Who’s responsible for candidate care?
Consider this a trick question -- because everyone is responsible for candidate care, although individuals on the hiring team are on the frontline. If you’re interviewing world-class talent, you should ensure each person in the room with the candidate is a strong employee, someone who represents the company as a leader in their own right, even if their title doesn’t reflect it.
But it’s not just enough to say you practice good candidate care. Someone will need to be accountable for it, too, by defining the parameters of good candidate care within an organization, continually reviewing outcomes and modifying the process as required to achieve the goals of the organization. In most organizations, this falls to HR with assistance from other teams, but HR is NOT the only team concerned with candidate care.
Gaining company buy-in for good candidate care starts with the Board and the executive team, who set the policy and culture across the organization that results in quality candidate care.

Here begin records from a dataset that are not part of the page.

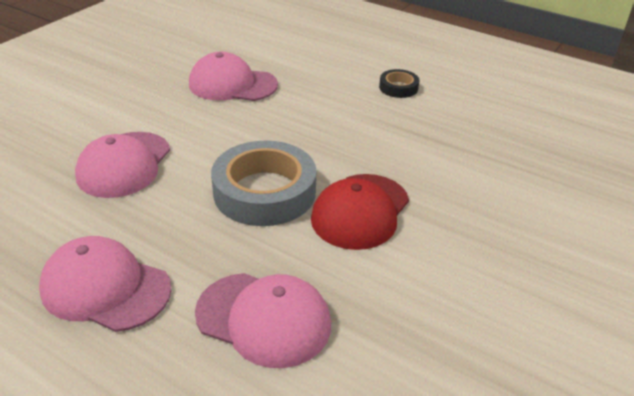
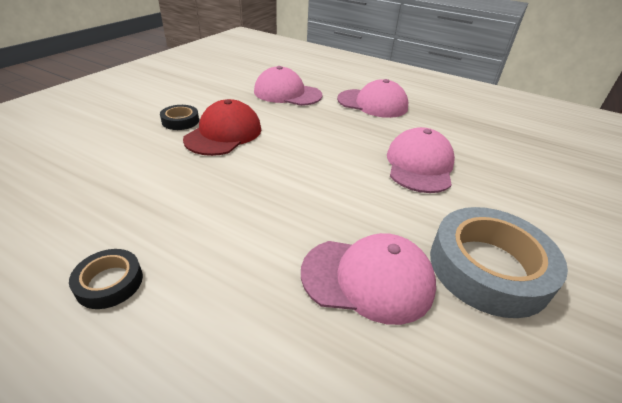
camera: 175 degrees right, 0 degrees up
grey tape [211,140,316,226] -> grey tape moved to [430,207,568,318]
none -> black tape [160,105,199,130]

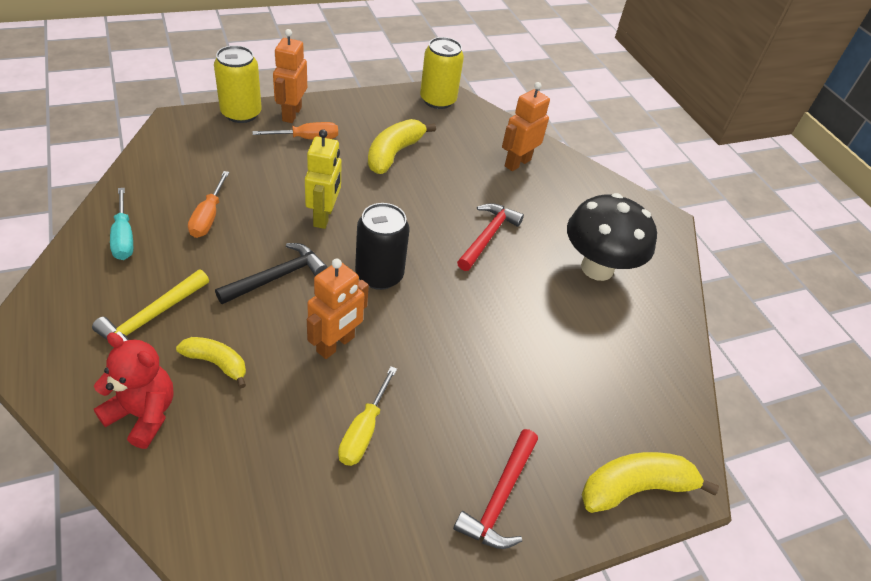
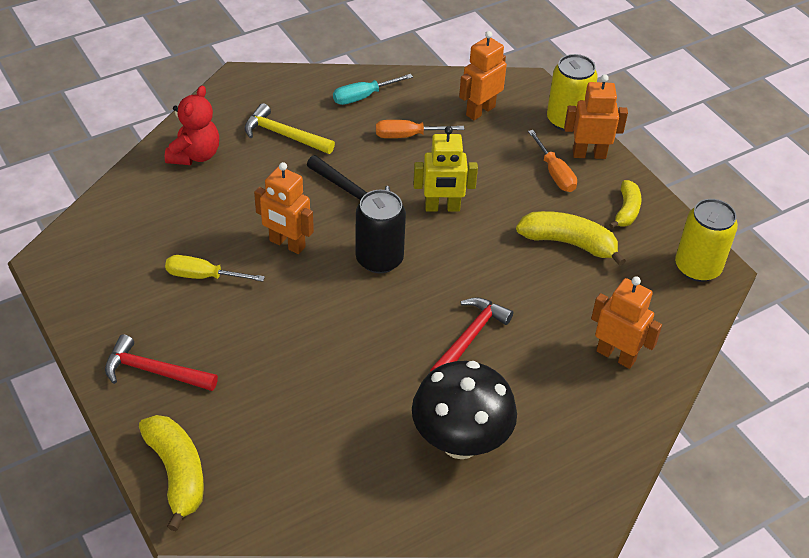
camera: 85 degrees right, 0 degrees up
yellow banana [176,337,246,388] -> yellow banana moved to [609,180,642,229]
red hammer [457,203,524,271] -> red hammer turned 75 degrees counterclockwise [430,297,513,371]
none -> orange robot [459,31,507,120]

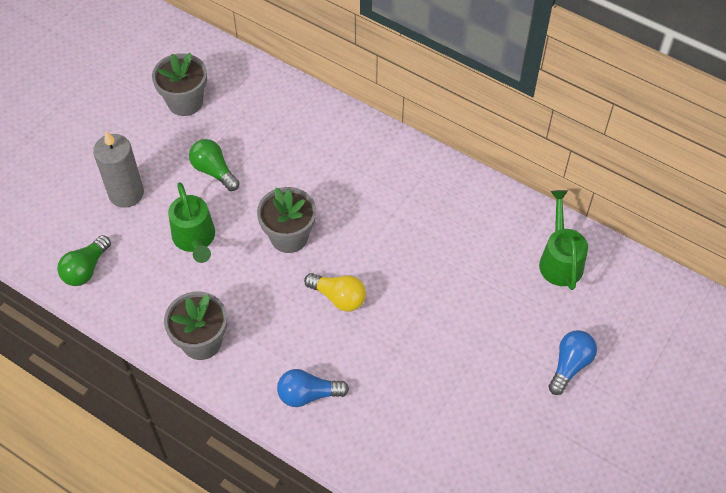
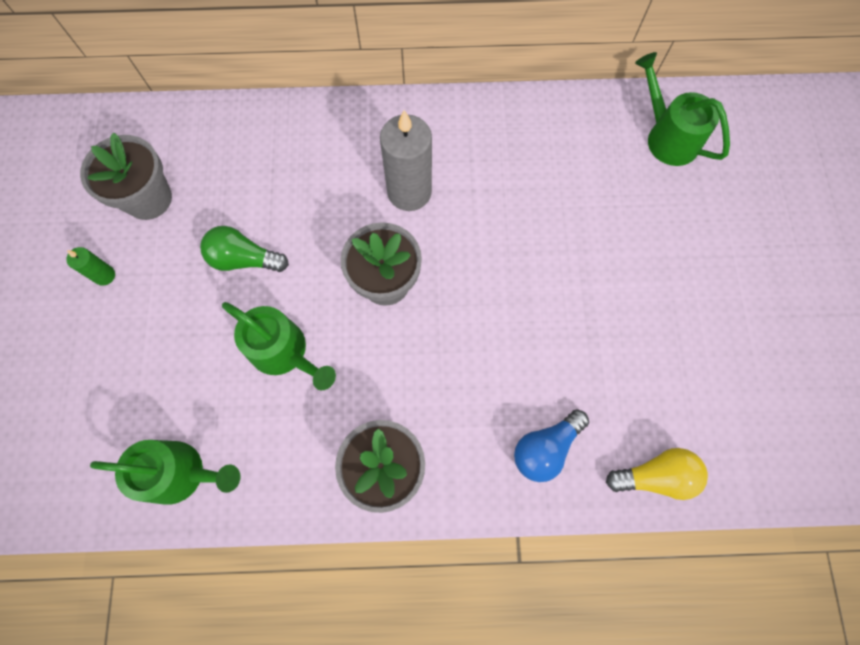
camera: 35 degrees left, 15 degrees up
green light bulb [57,235,111,286] -> green watering can [90,440,240,505]
grey candle [93,131,144,208] -> grey candle moved to [380,110,432,211]
yellow light bulb [304,273,366,312] -> yellow light bulb moved to [606,448,708,500]
blue light bulb [548,330,597,395] -> none
none -> green candle [66,247,115,286]

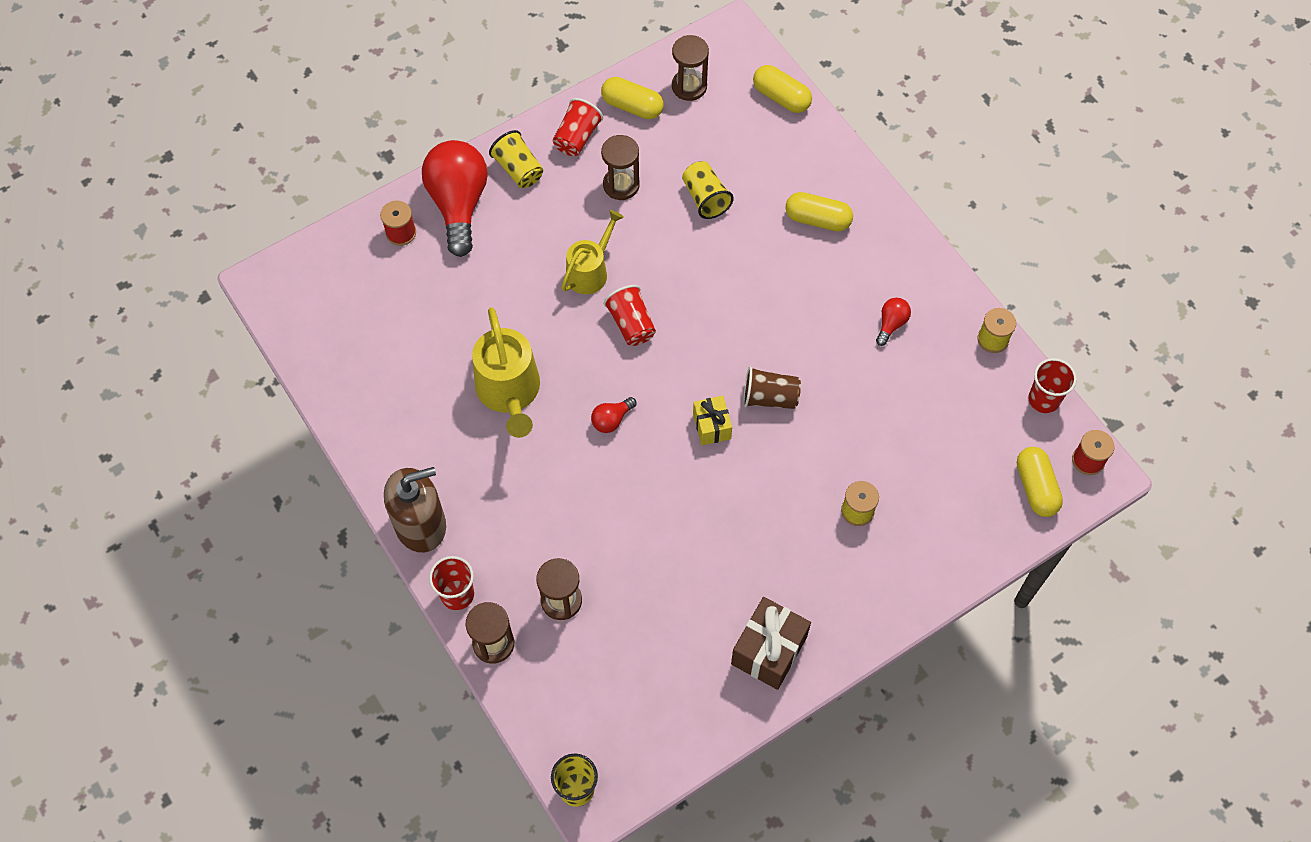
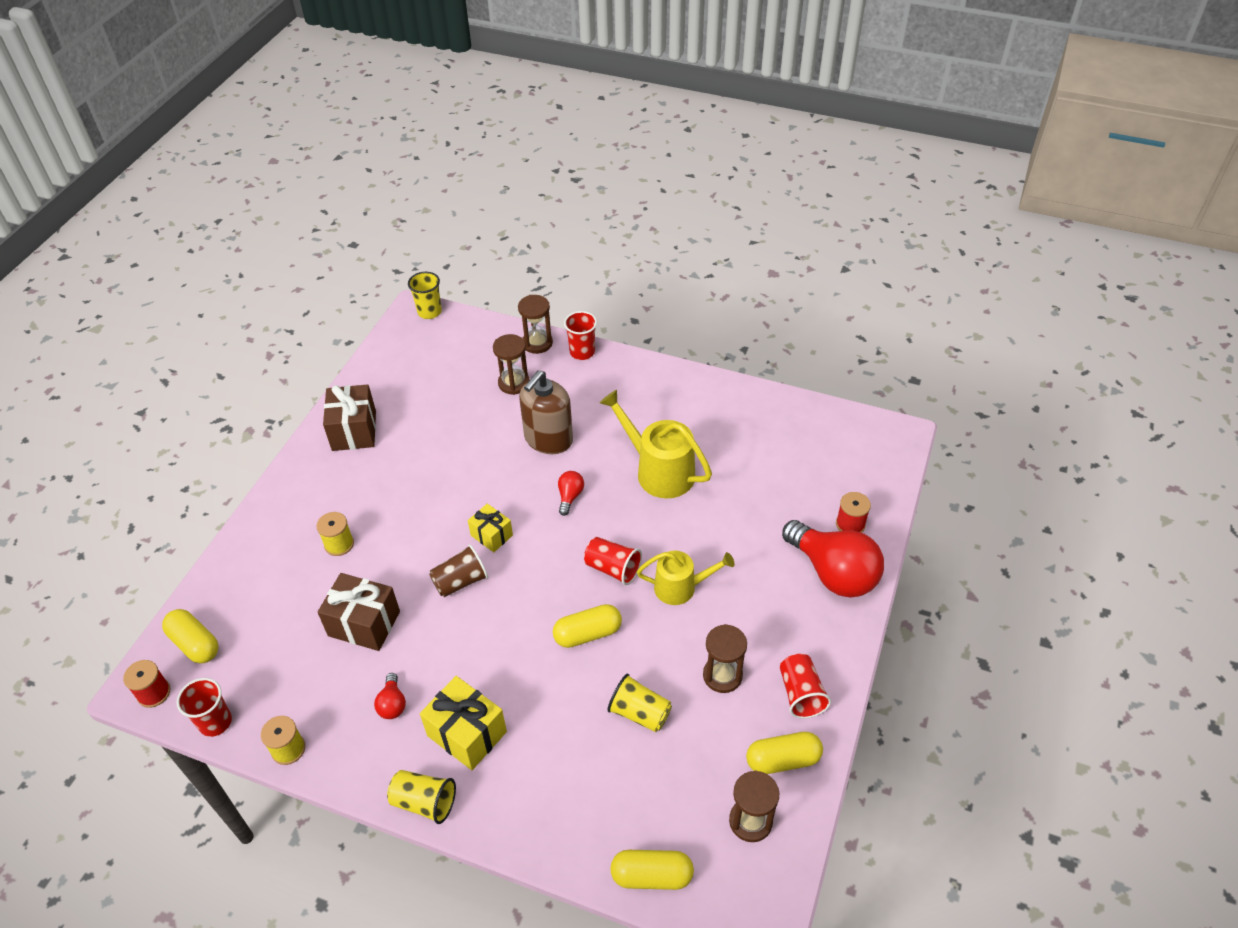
camera: 145 degrees right, 15 degrees down
brown soap dispenser [384,467,446,553] -> brown soap dispenser moved to [519,370,573,454]
yellow cup [489,130,543,188] -> yellow cup moved to [387,770,456,824]
yellow watering can [561,210,624,294] -> yellow watering can turned 90 degrees counterclockwise [637,550,735,605]
yellow capsule [785,192,853,231] -> yellow capsule moved to [553,604,622,648]
none -> brown gift [318,573,400,651]
none -> yellow gift [420,676,507,770]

When you’re working with an external search firm/recruiter
Ensure your external recruiting team is practicing good candidate care, too. Before working with one, ask them to define their process, including what happens when a candidate is no longer under consideration. How long do they wait to give feedback? How often have they left people hanging? Also look for testimonials from former candidates, who will have first-hand insight into the treatment of candidates under consideration. If your external recruiting team isn’t sending out a survey to all candidates (and why aren’t they?), be sure your internal team does. Most candidates are willing to give their assessment of the process.
What does poor candidate care look like?
Almost every company has room for improvement in their candidate care program and should work to make the process better in order to attract top talent on all levels.
To determine if your own organization needs to improve candidate care, start by looking at your own process. One top-five global pharma company realized its process needed work only after it conducted a three-year survey of its interview process. A representative put it this way: “It generally took two weeks to build an itinerary and schedule the first interview. It took up to a month between interview rounds. It generally took up to one month from the last interview to make an offer. Almost half of all interview schedules were revised twice, and the majority of schedule changes were requested by the company.”
It was time for a change.
Advice: Keep in mind that candidate care is not a one-and-done exercise. First, it doesn’t stop once a candidate is hired. Organizations should also work to retain top talent by focusing on their employer value proposition. Building a great workplace culture that respects and values all employees is also guaranteed to enhance candidate care. Second, candidate care is an ongoing process that evolves as the talent pool changes and as your competition does, too. Companies that fail to understand this not only miss an opportunity to hire the best leaders, they ultimately will need to compete against them when those same leaders are hired by the competition.
It’s just one more case where doing right by people is simply good business.